And not intentional selfishness, right? Not this kind of intent to harm others, but we’ve lived our whole lives being selfish beings. And we don’t realize that only through working to eliminate the suffering of others do we really eliminate our own suffering.

I read a great quote, actually, just this morning, that deals with this kind of idea. And it was from a book called, The Sum of Us: What Racism Costs Everyone and How We Can Prosper Together by Heather McGee. It was just published this year, in 2021. And she’s the chairman of Color of Change, which is the country’s largest racial justice online organization.

And this is from the introduction to her book. She says, “I didn’t set out to write about the moral costs of racism, but they kept showing themselves. There is a psychic and emotional cost to the tight rope that white people walk, clutching their identity as good people, when all around them is suffering that they don’t know how to stop, but that is done, it seems, in their name and for their benefit. The forces of division seek to harden this guilt into racial resentment. But I met people who’d been liberated by facing the truth and working toward racial healing in their communities.”

I think this is the same thing we’re being called to do in Buddhism, is face the truth, which is that the suffering of others and our own suffering is intricately linked. And that it is through alleviating the suffering of others that we can eventually alleviate our own suffering. That the only way to get rid of our own ignorance and that our own hangups, our own afflicted minds is by working to alleviate the suffering of others.

It’s necessary to have that compassion. As the two wings of enlightenment, you have compassion and wisdom. You definitely need wisdom. You can’t just throw money out your window and think you’re benefiting others. You need the wisdom to temper your compassion, but you need that compassion. And even if it’s only bringing about worldly benefit, you still need it. I think that is easy to lose sight of when you’re so focused on your own suffering. And so I can’t see any distinction between Buddhist practice and activism.

Stephen Butler: What would your advice be, then, if we’re to be on a spiritual path, in being of the world and in the world, as you said, is not mutually exclusive or contradictory, what is your advice to Buddhists at this point of time in history with all of those issues? For Buddhist centers for Buddhist individuals, what’s your advice based on your experience?

Ven. Gyalten Lekden: I think it’s critical that we not shy away from looking at the suffering of others and at the roles we may play in that at a systemic level or at a complicit level. And only through directly looking at that, and then through the introspection of looking at how our own minds relate to that suffering, can we be inspired to act on it. As a Buddhist, compassion needs to be what focuses all of my actions in the world. And if you see suffering in the world and your first thought is, I want to eliminate that suffering, then you have to engage in social action. You need to understand what you can reasonably do. Because you do live in the world. We can’t all be martyrs. We can’t all live our lives full-time on the front lines of social justice advocacy.

▶ Task instructions:
(a) Transcribe the passage on Buddhism and activism verbatim, between "And not intentional" and "eliminate our own suffering.", inclusive.
(b) Extend the interview on Buddhism and social action, picking up directly after its final sentence.

▶ Supplied records:
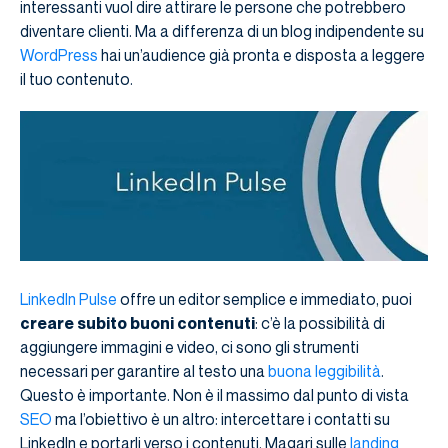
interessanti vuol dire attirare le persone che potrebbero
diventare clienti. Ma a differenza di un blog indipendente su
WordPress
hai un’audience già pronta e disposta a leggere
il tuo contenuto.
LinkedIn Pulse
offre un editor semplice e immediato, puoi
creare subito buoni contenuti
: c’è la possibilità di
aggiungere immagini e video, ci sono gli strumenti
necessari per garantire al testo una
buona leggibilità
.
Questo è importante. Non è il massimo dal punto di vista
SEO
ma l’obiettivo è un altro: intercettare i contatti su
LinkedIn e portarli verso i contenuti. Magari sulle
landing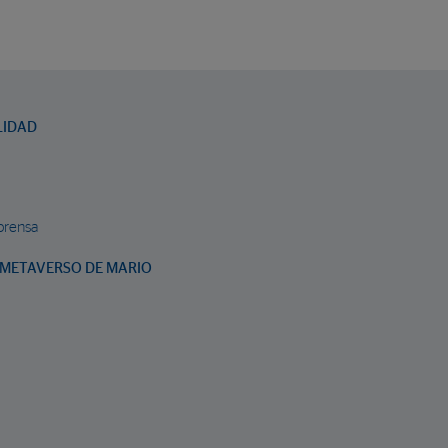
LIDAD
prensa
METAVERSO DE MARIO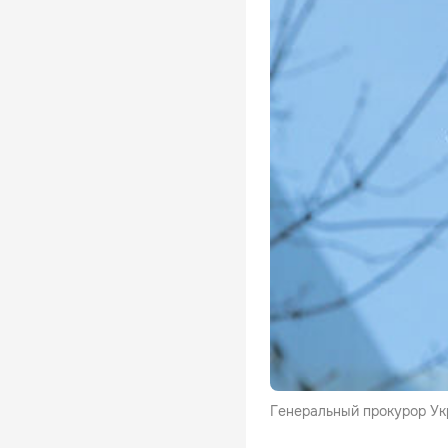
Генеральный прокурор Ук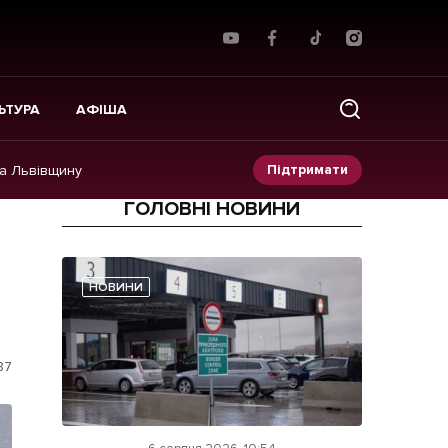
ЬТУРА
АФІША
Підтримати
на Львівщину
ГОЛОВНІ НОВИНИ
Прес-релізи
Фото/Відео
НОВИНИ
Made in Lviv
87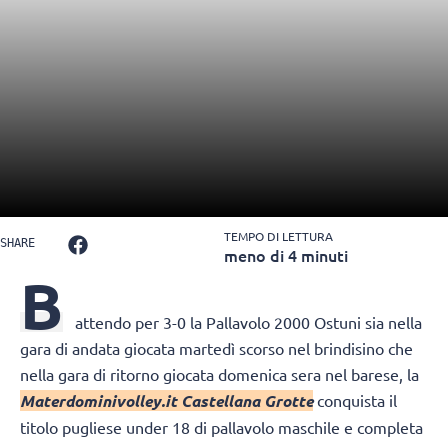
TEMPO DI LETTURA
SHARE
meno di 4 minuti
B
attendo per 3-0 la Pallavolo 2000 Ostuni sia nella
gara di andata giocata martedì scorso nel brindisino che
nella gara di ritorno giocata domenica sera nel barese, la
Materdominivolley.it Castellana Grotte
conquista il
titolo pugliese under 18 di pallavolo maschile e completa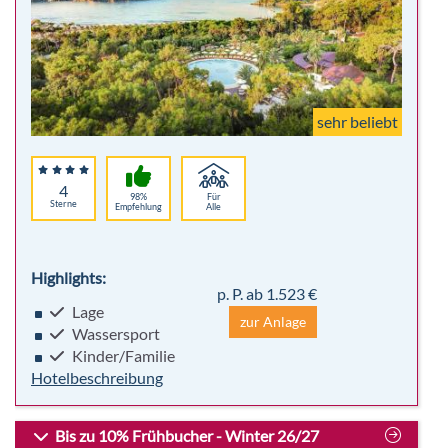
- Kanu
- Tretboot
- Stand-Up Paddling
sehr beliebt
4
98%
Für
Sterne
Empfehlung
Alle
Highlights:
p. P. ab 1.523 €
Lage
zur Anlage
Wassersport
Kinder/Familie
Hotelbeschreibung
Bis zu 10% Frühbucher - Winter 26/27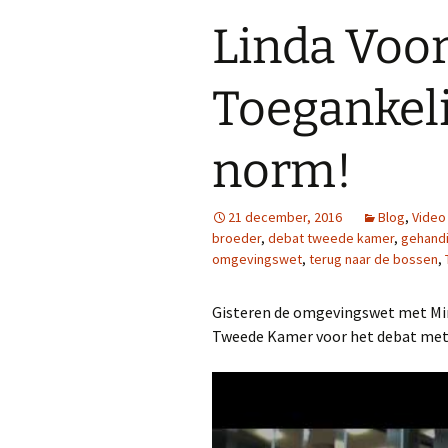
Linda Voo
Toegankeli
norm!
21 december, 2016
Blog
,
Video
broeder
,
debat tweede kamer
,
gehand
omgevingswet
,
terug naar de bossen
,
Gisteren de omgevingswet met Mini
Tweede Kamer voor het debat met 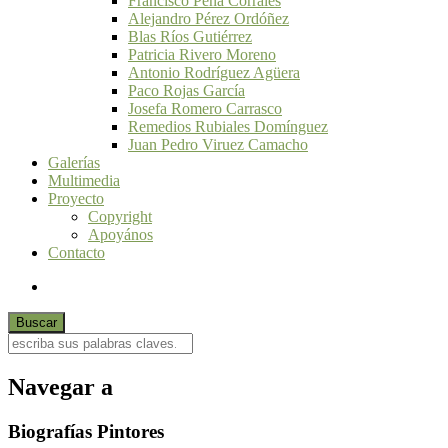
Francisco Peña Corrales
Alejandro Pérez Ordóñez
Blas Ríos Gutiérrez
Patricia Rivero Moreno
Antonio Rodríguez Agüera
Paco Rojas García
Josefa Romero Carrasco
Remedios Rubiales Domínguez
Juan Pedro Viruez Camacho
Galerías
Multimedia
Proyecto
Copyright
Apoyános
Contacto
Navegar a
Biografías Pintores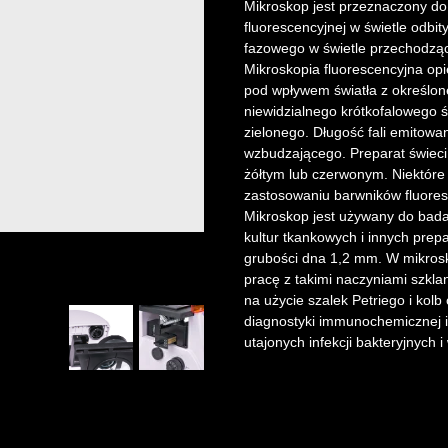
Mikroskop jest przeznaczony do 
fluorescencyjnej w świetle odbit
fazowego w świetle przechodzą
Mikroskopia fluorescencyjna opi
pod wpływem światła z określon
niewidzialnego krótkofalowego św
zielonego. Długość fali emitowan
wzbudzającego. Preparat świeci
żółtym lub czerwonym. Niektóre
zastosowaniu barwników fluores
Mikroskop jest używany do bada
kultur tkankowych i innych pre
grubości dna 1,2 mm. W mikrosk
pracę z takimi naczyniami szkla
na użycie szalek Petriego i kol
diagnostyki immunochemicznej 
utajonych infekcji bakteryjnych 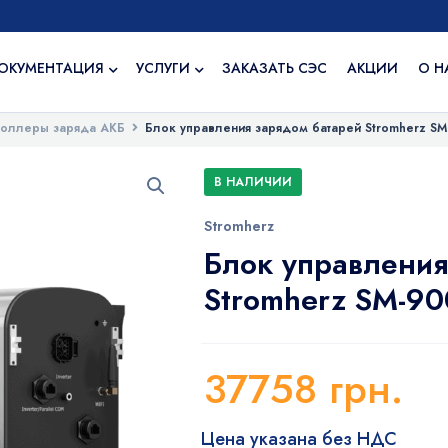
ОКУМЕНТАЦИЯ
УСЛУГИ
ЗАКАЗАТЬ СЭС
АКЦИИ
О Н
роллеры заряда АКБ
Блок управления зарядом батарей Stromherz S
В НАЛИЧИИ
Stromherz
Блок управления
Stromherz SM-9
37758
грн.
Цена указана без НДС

▶ Answers:
(a)
And not intentional selfishness, right? Not this kind of intent to harm others, but we’ve lived our whole lives being selfish beings. And we don’t realize that only through working to eliminate the suffering of others do we really eliminate our own suffering.

(b)
Some of us have families. We have jobs. We have other things that we do need to do to survive. So you need to say, What can I reasonably do to push myself out of my comfort zone and to always be living a life of compassion, especially when that makes me uncomfortable? And that’ll be different for different people.

For those of us that live in America, we live in a capitalist country. Capitalism itself is founded on the idea that you have the people that own the means of production and the laborers and then the consumers, right? The only way capitalism works is through the exploitation of the labor of the working class. Without the exploitation of labor, capitalism doesn’t exist.

And without this consumerism that centers the life of the consumer, there is no need for the exploitation of labor. So as we live in this country that is founded on these ideas of capitalism and consumerism, we have to recognize that our mere participation in the system is participating in the exploitation of labor and in the suffering of others.

Those of us that live in America, we can’t just stop being part of the system. But we can do our best when we have the means and resources to help mitigate our participation in systems of oppression and suffering.

Stephen Butler: That’s beautifully stated and thank you so much for just laying out those encouraging words for all of us who are trying to implement these components.

Ven. Gyalten Lekden: One quick thing to add is that as with all Buddhist practice, it’s step-by-step as well. You first generate the wish to benefit others. And then slowly you take actions. We’re not expected to do everything by tomorrow. In the same way, we’re not going to become perfected Buddhas by tomorrow.

Buddhism is saying, look, every day you can do a little bit better than you did the day before, in our spiritual growth, that is. And it’s the same with work and activism and with helping end inequality and injustice in the world. You don’t have to jump in to the deep end tomorrow. You have to take baby steps and every day try to do a little bit more than the day before.

And rejoice in those small steps and realize that every step in the right direction is benefiting. And then every step in the right direction means you can go one little step further the next day. And so don’t expect too much of yourself. Don’t be too hard on yourself. Always push yourself forward and recognize that it’s an incremental growth. Every step in the right direction is something to rejoice in. And that’s what we should be trying for, is this incremental growth.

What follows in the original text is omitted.